§ WHAT YOU ARE ASKED TO DO: The data below must be repeated exactly. Leave nothing out.
══ INPUT RECORDS
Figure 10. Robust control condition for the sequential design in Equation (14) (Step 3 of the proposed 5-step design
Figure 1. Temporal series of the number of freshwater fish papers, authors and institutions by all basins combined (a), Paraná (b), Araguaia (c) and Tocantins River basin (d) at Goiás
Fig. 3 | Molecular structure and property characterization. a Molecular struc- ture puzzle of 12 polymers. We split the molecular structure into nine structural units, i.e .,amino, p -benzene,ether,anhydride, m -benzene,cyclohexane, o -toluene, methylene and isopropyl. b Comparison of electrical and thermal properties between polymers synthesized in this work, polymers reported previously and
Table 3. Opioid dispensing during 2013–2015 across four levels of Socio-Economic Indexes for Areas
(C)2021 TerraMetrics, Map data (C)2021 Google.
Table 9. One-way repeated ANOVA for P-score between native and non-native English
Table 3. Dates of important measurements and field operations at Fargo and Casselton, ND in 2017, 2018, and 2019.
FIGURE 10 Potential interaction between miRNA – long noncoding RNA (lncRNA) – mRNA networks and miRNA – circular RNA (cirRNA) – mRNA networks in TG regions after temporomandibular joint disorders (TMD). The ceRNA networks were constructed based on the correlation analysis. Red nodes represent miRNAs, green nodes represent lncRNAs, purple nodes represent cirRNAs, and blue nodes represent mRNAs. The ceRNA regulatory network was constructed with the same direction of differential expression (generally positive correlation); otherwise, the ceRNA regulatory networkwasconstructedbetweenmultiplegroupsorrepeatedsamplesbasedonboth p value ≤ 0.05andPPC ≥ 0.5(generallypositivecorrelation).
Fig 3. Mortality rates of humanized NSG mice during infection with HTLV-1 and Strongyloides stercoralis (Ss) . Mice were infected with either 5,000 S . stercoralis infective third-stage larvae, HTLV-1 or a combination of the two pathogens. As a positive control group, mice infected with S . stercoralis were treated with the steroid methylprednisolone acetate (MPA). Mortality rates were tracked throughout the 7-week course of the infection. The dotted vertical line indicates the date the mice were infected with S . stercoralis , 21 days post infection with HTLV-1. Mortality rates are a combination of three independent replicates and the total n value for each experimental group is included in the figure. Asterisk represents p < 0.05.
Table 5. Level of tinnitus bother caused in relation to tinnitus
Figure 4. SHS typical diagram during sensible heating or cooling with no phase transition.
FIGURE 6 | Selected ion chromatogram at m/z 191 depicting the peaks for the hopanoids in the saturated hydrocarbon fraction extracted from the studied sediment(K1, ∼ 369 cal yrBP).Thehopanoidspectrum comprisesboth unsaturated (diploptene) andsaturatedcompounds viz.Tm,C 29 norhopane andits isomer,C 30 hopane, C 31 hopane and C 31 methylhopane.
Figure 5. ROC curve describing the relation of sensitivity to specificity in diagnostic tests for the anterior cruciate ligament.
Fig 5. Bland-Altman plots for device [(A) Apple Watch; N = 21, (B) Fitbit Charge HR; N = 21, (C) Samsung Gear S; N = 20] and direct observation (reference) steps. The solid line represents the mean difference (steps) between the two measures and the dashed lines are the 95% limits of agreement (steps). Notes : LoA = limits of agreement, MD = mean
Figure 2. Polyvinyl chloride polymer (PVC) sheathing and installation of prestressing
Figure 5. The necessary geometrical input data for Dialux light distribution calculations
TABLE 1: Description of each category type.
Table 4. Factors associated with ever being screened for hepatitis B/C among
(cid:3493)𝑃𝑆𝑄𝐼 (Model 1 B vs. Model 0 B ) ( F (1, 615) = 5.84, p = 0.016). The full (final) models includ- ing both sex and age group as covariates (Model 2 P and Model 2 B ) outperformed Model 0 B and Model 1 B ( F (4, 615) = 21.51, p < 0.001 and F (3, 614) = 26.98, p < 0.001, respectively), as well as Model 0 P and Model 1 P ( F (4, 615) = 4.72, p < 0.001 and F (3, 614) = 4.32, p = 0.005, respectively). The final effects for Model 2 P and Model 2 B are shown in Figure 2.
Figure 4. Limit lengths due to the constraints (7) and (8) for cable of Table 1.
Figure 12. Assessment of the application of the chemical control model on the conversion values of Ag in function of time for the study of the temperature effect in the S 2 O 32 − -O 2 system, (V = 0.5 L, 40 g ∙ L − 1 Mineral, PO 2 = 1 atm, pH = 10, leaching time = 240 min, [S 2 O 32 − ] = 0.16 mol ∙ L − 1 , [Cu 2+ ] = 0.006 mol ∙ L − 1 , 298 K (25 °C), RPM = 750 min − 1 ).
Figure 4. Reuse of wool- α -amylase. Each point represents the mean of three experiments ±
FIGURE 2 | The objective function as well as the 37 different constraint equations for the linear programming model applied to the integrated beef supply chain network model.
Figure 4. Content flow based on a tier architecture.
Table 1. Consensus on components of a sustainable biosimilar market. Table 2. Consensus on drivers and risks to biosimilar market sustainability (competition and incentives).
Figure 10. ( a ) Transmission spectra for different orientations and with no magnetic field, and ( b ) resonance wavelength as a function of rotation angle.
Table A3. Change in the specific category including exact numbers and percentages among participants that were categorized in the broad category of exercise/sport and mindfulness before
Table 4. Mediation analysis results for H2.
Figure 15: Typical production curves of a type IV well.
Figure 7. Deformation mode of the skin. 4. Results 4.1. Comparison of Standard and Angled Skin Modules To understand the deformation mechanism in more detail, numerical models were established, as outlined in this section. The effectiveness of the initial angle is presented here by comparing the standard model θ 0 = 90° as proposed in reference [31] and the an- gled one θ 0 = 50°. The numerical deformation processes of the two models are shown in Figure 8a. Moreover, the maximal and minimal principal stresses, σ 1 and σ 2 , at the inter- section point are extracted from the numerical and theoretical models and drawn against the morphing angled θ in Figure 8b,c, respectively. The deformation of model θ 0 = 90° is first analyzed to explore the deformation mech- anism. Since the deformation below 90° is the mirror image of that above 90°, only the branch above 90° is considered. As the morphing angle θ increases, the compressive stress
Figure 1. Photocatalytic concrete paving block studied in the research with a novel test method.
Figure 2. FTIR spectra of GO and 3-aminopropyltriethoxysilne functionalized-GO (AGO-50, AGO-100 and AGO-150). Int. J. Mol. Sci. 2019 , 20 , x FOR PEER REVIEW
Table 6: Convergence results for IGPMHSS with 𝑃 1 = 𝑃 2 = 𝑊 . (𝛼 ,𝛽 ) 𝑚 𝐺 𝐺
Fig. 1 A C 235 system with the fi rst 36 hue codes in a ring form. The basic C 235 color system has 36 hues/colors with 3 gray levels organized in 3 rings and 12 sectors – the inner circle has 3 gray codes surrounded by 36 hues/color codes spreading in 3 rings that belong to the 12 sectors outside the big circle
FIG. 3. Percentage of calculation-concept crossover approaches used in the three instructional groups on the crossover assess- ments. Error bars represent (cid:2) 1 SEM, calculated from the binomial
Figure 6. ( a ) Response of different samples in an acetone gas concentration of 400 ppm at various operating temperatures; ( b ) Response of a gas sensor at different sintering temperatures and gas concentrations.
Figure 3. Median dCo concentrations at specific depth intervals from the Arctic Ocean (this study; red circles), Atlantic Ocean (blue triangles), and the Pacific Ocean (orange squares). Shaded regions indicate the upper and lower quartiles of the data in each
════
§ EXPECTED ANSWER:
Figure 10. Robust control condition for the sequential design in Equation (14) (Step 3 of the proposed 5-step design
Figure 1. Temporal series of the number of freshwater fish papers, authors and institutions by all basins combined (a), Paraná (b), Araguaia (c) and Tocantins River basin (d) at Goiás
Fig. 3 | Molecular structure and property characterization. a Molecular struc- ture puzzle of 12 polymers. We split the molecular structure into nine structural units, i.e .,amino, p -benzene,ether,anhydride, m -benzene,cyclohexane, o -toluene, methylene and isopropyl. b Comparison of electrical and thermal properties between polymers synthesized in this work, polymers reported previously and
Table 3. Opioid dispensing during 2013–2015 across four levels of Socio-Economic Indexes for Areas
(C)2021 TerraMetrics, Map data (C)2021 Google.
Table 9. One-way repeated ANOVA for P-score between native and non-native English
Table 3. Dates of important measurements and field operations at Fargo and Casselton, ND in 2017, 2018, and 2019.
FIGURE 10 Potential interaction between miRNA – long noncoding RNA (lncRNA) – mRNA networks and miRNA – circular RNA (cirRNA) – mRNA networks in TG regions after temporomandibular joint disorders (TMD). The ceRNA networks were constructed based on the correlation analysis. Red nodes represent miRNAs, green nodes represent lncRNAs, purple nodes represent cirRNAs, and blue nodes represent mRNAs. The ceRNA regulatory network was constructed with the same direction of differential expression (generally positive correlation); otherwise, the ceRNA regulatory networkwasconstructedbetweenmultiplegroupsorrepeatedsamplesbasedonboth p value ≤ 0.05andPPC ≥ 0.5(generallypositivecorrelation).
Fig 3. Mortality rates of humanized NSG mice during infection with HTLV-1 and Strongyloides stercoralis (Ss) . Mice were infected with either 5,000 S . stercoralis infective third-stage larvae, HTLV-1 or a combination of the two pathogens. As a positive control group, mice infected with S . stercoralis were treated with the steroid methylprednisolone acetate (MPA). Mortality rates were tracked throughout the 7-week course of the infection. The dotted vertical line indicates the date the mice were infected with S . stercoralis , 21 days post infection with HTLV-1. Mortality rates are a combination of three independent replicates and the total n value for each experimental group is included in the figure. Asterisk represents p < 0.05.
Table 5. Level of tinnitus bother caused in relation to tinnitus
Figure 4. SHS typical diagram during sensible heating or cooling with no phase transition.
FIGURE 6 | Selected ion chromatogram at m/z 191 depicting the peaks for the hopanoids in the saturated hydrocarbon fraction extracted from the studied sediment(K1, ∼ 369 cal yrBP).Thehopanoidspectrum comprisesboth unsaturated (diploptene) andsaturatedcompounds viz.Tm,C 29 norhopane andits isomer,C 30 hopane, C 31 hopane and C 31 methylhopane.
Figure 5. ROC curve describing the relation of sensitivity to specificity in diagnostic tests for the anterior cruciate ligament.
Fig 5. Bland-Altman plots for device [(A) Apple Watch; N = 21, (B) Fitbit Charge HR; N = 21, (C) Samsung Gear S; N = 20] and direct observation (reference) steps. The solid line represents the mean difference (steps) between the two measures and the dashed lines are the 95% limits of agreement (steps). Notes : LoA = limits of agreement, MD = mean
Figure 2. Polyvinyl chloride polymer (PVC) sheathing and installation of prestressing
Figure 5. The necessary geometrical input data for Dialux light distribution calculations
TABLE 1: Description of each category type.
Table 4. Factors associated with ever being screened for hepatitis B/C among
(cid:3493)𝑃𝑆𝑄𝐼 (Model 1 B vs. Model 0 B ) ( F (1, 615) = 5.84, p = 0.016). The full (final) models includ- ing both sex and age group as covariates (Model 2 P and Model 2 B ) outperformed Model 0 B and Model 1 B ( F (4, 615) = 21.51, p < 0.001 and F (3, 614) = 26.98, p < 0.001, respectively), as well as Model 0 P and Model 1 P ( F (4, 615) = 4.72, p < 0.001 and F (3, 614) = 4.32, p = 0.005, respectively). The final effects for Model 2 P and Model 2 B are shown in Figure 2.
Figure 4. Limit lengths due to the constraints (7) and (8) for cable of Table 1.
Figure 12. Assessment of the application of the chemical control model on the conversion values of Ag in function of time for the study of the temperature effect in the S 2 O 32 − -O 2 system, (V = 0.5 L, 40 g ∙ L − 1 Mineral, PO 2 = 1 atm, pH = 10, leaching time = 240 min, [S 2 O 32 − ] = 0.16 mol ∙ L − 1 , [Cu 2+ ] = 0.006 mol ∙ L − 1 , 298 K (25 °C), RPM = 750 min − 1 ).
Figure 4. Reuse of wool- α -amylase. Each point represents the mean of three experiments ±
FIGURE 2 | The objective function as well as the 37 different constraint equations for the linear programming model applied to the integrated beef supply chain network model.
Figure 4. Content flow based on a tier architecture.
Table 1. Consensus on components of a sustainable biosimilar market. Table 2. Consensus on drivers and risks to biosimilar market sustainability (competition and incentives).
Figure 10. ( a ) Transmission spectra for different orientations and with no magnetic field, and ( b ) resonance wavelength as a function of rotation angle.
Table A3. Change in the specific category including exact numbers and percentages among participants that were categorized in the broad category of exercise/sport and mindfulness before
Table 4. Mediation analysis results for H2.
Figure 15: Typical production curves of a type IV well.
Figure 7. Deformation mode of the skin. 4. Results 4.1. Comparison of Standard and Angled Skin Modules To understand the deformation mechanism in more detail, numerical models were established, as outlined in this section. The effectiveness of the initial angle is presented here by comparing the standard model θ 0 = 90° as proposed in reference [31] and the an- gled one θ 0 = 50°. The numerical deformation processes of the two models are shown in Figure 8a. Moreover, the maximal and minimal principal stresses, σ 1 and σ 2 , at the inter- section point are extracted from the numerical and theoretical models and drawn against the morphing angled θ in Figure 8b,c, respectively. The deformation of model θ 0 = 90° is first analyzed to explore the deformation mech- anism. Since the deformation below 90° is the mirror image of that above 90°, only the branch above 90° is considered. As the morphing angle θ increases, the compressive stress
Figure 1. Photocatalytic concrete paving block studied in the research with a novel test method.
Figure 2. FTIR spectra of GO and 3-aminopropyltriethoxysilne functionalized-GO (AGO-50, AGO-100 and AGO-150). Int. J. Mol. Sci. 2019 , 20 , x FOR PEER REVIEW
Table 6: Convergence results for IGPMHSS with 𝑃 1 = 𝑃 2 = 𝑊 . (𝛼 ,𝛽 ) 𝑚 𝐺 𝐺
Fig. 1 A C 235 system with the fi rst 36 hue codes in a ring form. The basic C 235 color system has 36 hues/colors with 3 gray levels organized in 3 rings and 12 sectors – the inner circle has 3 gray codes surrounded by 36 hues/color codes spreading in 3 rings that belong to the 12 sectors outside the big circle
FIG. 3. Percentage of calculation-concept crossover approaches used in the three instructional groups on the crossover assess- ments. Error bars represent (cid:2) 1 SEM, calculated from the binomial
Figure 6. ( a ) Response of different samples in an acetone gas concentration of 400 ppm at various operating temperatures; ( b ) Response of a gas sensor at different sintering temperatures and gas concentrations.
Figure 3. Median dCo concentrations at specific depth intervals from the Arctic Ocean (this study; red circles), Atlantic Ocean (blue triangles), and the Pacific Ocean (orange squares). Shaded regions indicate the upper and lower quartiles of the data in each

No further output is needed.